━━ Excerto citado ━━

Reduzir os Roots à comicidade é no entanto um erro. Basta, aliás, ver qualquer entrevista com ?uestlove. O baterista, que também ajuda na produção, possui um conhecimento enciclopédico da música hip-hop capaz de invejar qualquer Wikipedia. Já Black Thought dá que falar pelo seu flow e pelos seus versos, contendo esquemas rimáticos surpreendentes e uma consciência socio-política enormíssima. Não são “apenas” dois músicos mais; são veteranos, ensinando a quem quiser escutar tudo o que fazem.

━━━
━━ Dados de origem ━━

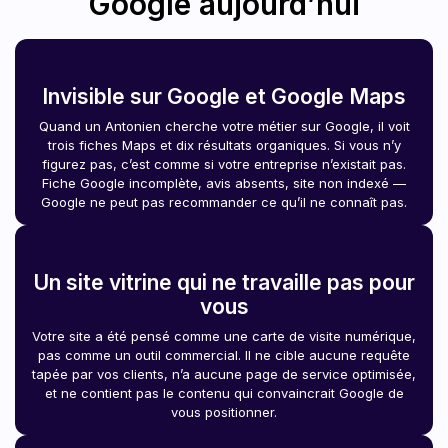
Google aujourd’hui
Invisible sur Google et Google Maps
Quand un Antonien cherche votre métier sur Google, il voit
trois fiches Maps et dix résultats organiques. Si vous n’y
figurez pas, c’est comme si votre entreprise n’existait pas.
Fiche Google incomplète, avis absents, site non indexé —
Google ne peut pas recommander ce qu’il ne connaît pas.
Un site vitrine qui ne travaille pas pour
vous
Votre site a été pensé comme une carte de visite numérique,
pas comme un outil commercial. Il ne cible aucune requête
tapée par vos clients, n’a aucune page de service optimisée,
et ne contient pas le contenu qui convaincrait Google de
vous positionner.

━━━
━━ Dados de origem ━━

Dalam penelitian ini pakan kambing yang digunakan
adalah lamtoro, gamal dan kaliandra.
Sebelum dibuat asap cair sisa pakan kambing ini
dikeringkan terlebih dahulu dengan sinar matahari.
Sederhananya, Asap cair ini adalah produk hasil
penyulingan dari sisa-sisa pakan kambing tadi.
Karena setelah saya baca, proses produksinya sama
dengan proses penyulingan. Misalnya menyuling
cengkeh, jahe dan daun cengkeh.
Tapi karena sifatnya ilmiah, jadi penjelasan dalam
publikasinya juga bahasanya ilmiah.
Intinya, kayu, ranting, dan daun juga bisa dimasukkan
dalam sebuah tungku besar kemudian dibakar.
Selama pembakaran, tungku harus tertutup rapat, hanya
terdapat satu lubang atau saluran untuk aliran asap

━━━

(Enunciado):
Transcreva, do excerto sobre os Roots, o trecho que vai de “Reduzir os Roots” a “o que fazem.”.

(Exercício resolvido):
Reduzir os Roots à comicidade é no entanto um erro. Basta, aliás, ver qualquer entrevista com ?uestlove. O baterista, que também ajuda na produção, possui um conhecimento enciclopédico da música hip-hop capaz de invejar qualquer Wikipedia. Já Black Thought dá que falar pelo seu flow e pelos seus versos, contendo esquemas rimáticos surpreendentes e uma consciência socio-política enormíssima. Não são “apenas” dois músicos mais; são veteranos, ensinando a quem quiser escutar tudo o que fazem.